Sonic Stomp -- A Sonic Maximizer in a stomp box….’nuff said.

Opto Somp -- A compressor stomp box with the BMAX optical compressor.

Acoustimax -- An acoustic preamp that raises the bar for acoustic sound quality.

Evaluating the Crusher and the Freq Boost

Pedal Construction

You have to admit that it is a joyful moment when you pull a new piece of gear out of the box and realize that it was built to last. I won’t spend much time on pedal construction since we’ve already reported on the construction quality of these pedals. All of BBE’s pedals were designed and engineered in Huntington Beach, California and manufacturered in China. I love the rock solid metal casing and high quality metal footswitches, pots, and knobs (no plastic!). Another important feature is a true hard-wire bypass so you avoid the dreaded “tone suck” problem of units that are powered off but are still routed through the circuitry. These pedals also have a non-slip rubber bottom, and an easy-to-access 9v battery compartment.

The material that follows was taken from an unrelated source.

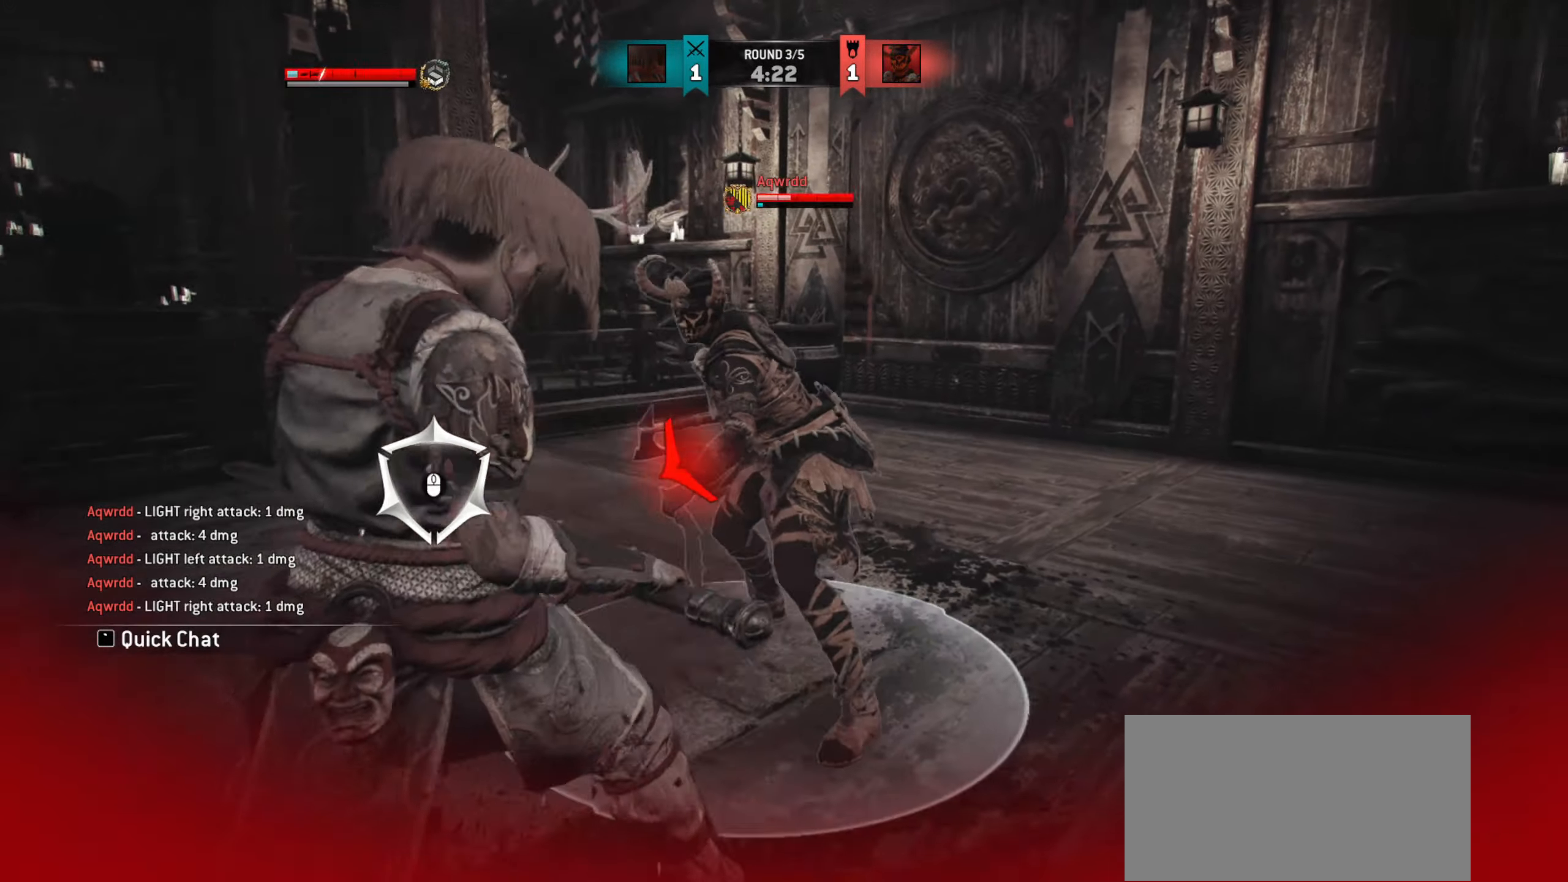
{"keys": ["a"], "mouse": [], "events": []}
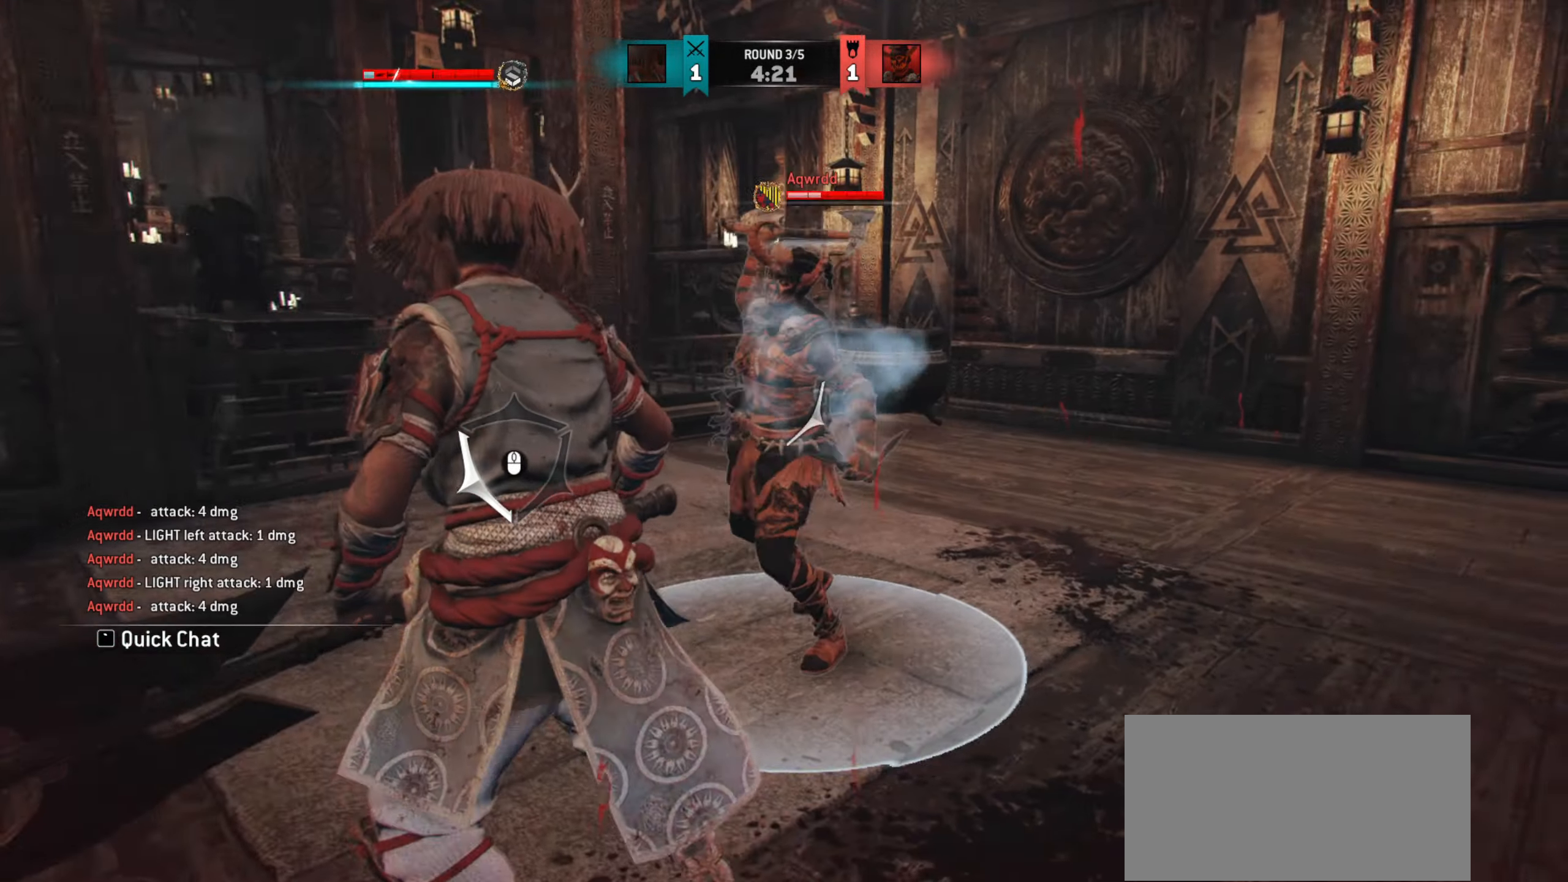
{"keys": ["a"], "mouse": [], "events": []}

Two other features are of note. The first is consistent pedal design. I think BBE took a page out of the BOSS design ergonomics book by making sure these pedals all have a common footprint. This makes it much easier to arrange a pedal board. The second is power options. All BBE pedals include an external power supply in the box, so there is no need for a separate purchase. These pedals will also run approximately 300 hours on a single 9V battery...and guess what…your first battery is also included, nicely wrapped and nestled in the battery compartment. That kind of foresight is hard to find these days.

BBE Crusher

The BBE Crusher is one of the pedals in the new line that stands out as a completely original design. It is meant as a high gain distortion pedal, but actually turns out to be very versatile, due to the passive 3-band EQ that enables a broad range of distortion possibilities. The controls on this pedal include bass, mid, treble, gain and volume.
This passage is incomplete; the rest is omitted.